Martedì un giudice di New York dovrà decidere se ritirare o congelare le accuse contro il presidente eletto Donald Trump nel caso di pagamenti nascosti effettuati alla porno star Stormy Daniels, dopo una storica condanna in primavera.
I pubblici ministeri dell’ufficio del procuratore distrettuale di Manhattan hanno dichiarato martedì che si opporranno al tentativo del presidente eletto Trump di annullare la sua condanna penale nel caso, hanno riferito ABC News e CNN.
Tuttavia, hanno anche detto al giudice che non si opponevano alla sospensione del caso.

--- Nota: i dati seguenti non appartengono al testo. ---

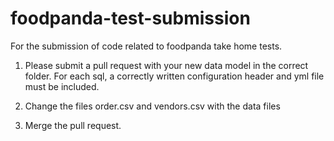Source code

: # foodpanda-test-submission

For the submission of code related to foodpanda take home tests.

1. Please submit a pull request with your new data model in the correct folder.
   For each sql, a correctly written configuration header and yml file must be included.

2. Change the files order.csv and vendors.csv with the data files

3. Merge the pull request.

Questo caso è l’unico in cui si è svolto un processo penale contro il repubblicano, dei quattro in cui è stato accusato mentre era candidato alle elezioni presidenziali del 5 novembre da lui vinte, uno scenario senza precedenti nella storia americana.
Dopo sei settimane di dibattito, il 30 maggio, una giuria composta da 12 cittadini ha dichiarato all’unanimità Donald Trump colpevole di 34 reati di falsificazione contabile per nascondere agli elettori il pagamento di 130mila dollari effettuato alla pornostar. L’obiettivo era evitare che scoppiasse uno scandalo sessuale fuori proprio alla fine della sua prima campagna vittoriosa nel 2016 contro Hillary Clinton.
La sentenza, che può andare dalla multa al carcere, avrebbe dovuto essere pronunciata prima l’11 luglio dal giudice Juan Merchan, ma il magistrato ha accettato di rinviarla prima al 18 settembre, poi al 26 novembre, vale a dire dopo le elezioni, per studiare nuovi ricorsi da parte degli avvocati difensori.
“Circostanze eccezionali”
Divenuto presidente degli Stati Uniti, Donald Trump potrebbe sfuggire a qualsiasi condanna, almeno fino alla sua partenza dalla Casa Bianca nel 2029.
Secondo le e-mail rese pubbliche dalla corte, la difesa ha chiesto al giudice Merchan “la sospensione e il licenziamento [de l’affaire] per evitare che al presidente Trump venga impedito di governare”.
L’ufficio del procuratore di Manhattan ha ammesso che le “circostanze [étaient] “eccezionale” e che era necessario trovare un “equilibrio” tra il rispetto “del verdetto di colpevolezza di una giuria dopo un processo” e “l’ufficio presidenziale”.
Già prima dell’elezione di Donald Trump, i suoi avvocati avevano chiesto l’annullamento della procedura, dopo una decisione della Corte Suprema, a maggioranza conservatrice, che aveva esteso considerevolmente l’immunità presidenziale il 1È lo scorso luglio.
Questo ricorso, sul quale dovrà pronunciarsi anche il giudice Merchan, è stato presentato sulla base del fatto che le prove utilizzate dall’accusa si riferiscono ad atti ufficiali avvenuti durante il primo mandato del repubblicano alla Casa Bianca (2017-2021).
Donald Trump è già certo di riuscire a seppellire le azioni penali avviate dai tribunali federali, in particolare quella più pesante sui suoi presunti tentativi illegali di ribaltare i risultati delle elezioni presidenziali del 2020.
“Il verdetto degli elettori”
Non è questo il caso del processo sul caso Stormy Daniels, che si è svolto davanti ai tribunali dello Stato di New York.
Ma gli osservatori continuano a chiedere al giudice e all’accusa di gettare la spugna.
“Il verdetto democratico finale su [toutes] questi procedimenti giudiziari sono stati restituiti dagli elettori”, ha scritto nel New York Times L’avvocato della Corte Suprema americana Thomas Goldstein.
«Nonostante le azioni penali, più di 75 milioni di persone […] ha deciso di rimandarlo alla Casa Bianca”, ha aggiunto questo autore, che gestisce il blog SCOTUSblog.
Ma per l’ex procuratore Randall Eliason, “le elezioni non dovrebbero impedire la caduta della sentenza, nello stesso modo in cui i processi penali non hanno impedito l’elezione di Trump”.
“Il giudice può elaborare una sentenza che non interferisca con i suoi doveri presidenziali. Da un punto di vista giudiziario e storico, è importante che il procedimento penale finisca”, aggiunge sul suo blog Sidebars.
Da quando è stato eletto, Donald Trump ha promesso di nominare tre dei suoi avvocati personali, tra cui Todd Blanche ed Emil Bove, che lo hanno difeso al processo di New York, a posizioni chiave presso il Dipartimento di Giustizia.